------ Records provided ------

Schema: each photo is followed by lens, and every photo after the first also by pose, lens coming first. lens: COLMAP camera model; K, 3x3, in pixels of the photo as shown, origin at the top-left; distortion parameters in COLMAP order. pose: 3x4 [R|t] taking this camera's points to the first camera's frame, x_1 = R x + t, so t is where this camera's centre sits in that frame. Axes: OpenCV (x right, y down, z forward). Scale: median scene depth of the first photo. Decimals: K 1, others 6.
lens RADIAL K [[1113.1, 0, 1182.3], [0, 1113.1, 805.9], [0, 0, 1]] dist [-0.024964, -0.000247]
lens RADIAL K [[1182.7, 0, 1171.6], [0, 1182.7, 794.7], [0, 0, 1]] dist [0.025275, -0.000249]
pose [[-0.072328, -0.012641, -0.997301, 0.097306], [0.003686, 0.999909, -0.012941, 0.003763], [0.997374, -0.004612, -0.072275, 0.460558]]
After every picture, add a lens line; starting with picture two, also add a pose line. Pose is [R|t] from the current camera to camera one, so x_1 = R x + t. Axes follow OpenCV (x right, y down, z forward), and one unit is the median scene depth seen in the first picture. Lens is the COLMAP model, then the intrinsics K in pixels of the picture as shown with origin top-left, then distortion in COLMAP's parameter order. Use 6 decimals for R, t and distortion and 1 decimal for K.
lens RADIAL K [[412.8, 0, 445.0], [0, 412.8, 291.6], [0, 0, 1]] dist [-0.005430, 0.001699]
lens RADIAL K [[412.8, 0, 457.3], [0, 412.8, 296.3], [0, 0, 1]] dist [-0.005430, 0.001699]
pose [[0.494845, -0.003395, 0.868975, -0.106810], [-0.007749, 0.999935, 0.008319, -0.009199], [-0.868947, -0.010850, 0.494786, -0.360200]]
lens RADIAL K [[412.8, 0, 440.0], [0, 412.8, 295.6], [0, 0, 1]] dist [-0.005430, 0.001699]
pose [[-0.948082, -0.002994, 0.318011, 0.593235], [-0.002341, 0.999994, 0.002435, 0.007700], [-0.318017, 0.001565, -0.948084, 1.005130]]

------

### What is expected
Only the lines from the line with "After every picture, add" to the final line of the entries are to be returned, each exactly as written, both ends included.

### Answer
After every picture, add a lens line; starting with picture two, also add a pose line. Pose is [R|t] from the current camera to camera one, so x_1 = R x + t. Axes follow OpenCV (x right, y down, z forward), and one unit is the median scene depth seen in the first picture. Lens is the COLMAP model, then the intrinsics K in pixels of the picture as shown with origin top-left, then distortion in COLMAP's parameter order. Use 6 decimals for R, t and distortion and 1 decimal for K.
lens RADIAL K [[412.8, 0, 445.0], [0, 412.8, 291.6], [0, 0, 1]] dist [-0.005430, 0.001699]
lens RADIAL K [[412.8, 0, 457.3], [0, 412.8, 296.3], [0, 0, 1]] dist [-0.005430, 0.001699]
pose [[0.494845, -0.003395, 0.868975, -0.106810], [-0.007749, 0.999935, 0.008319, -0.009199], [-0.868947, -0.010850, 0.494786, -0.360200]]
lens RADIAL K [[412.8, 0, 440.0], [0, 412.8, 295.6], [0, 0, 1]] dist [-0.005430, 0.001699]
pose [[-0.948082, -0.002994, 0.318011, 0.593235], [-0.002341, 0.999994, 0.002435, 0.007700], [-0.318017, 0.001565, -0.948084, 1.005130]]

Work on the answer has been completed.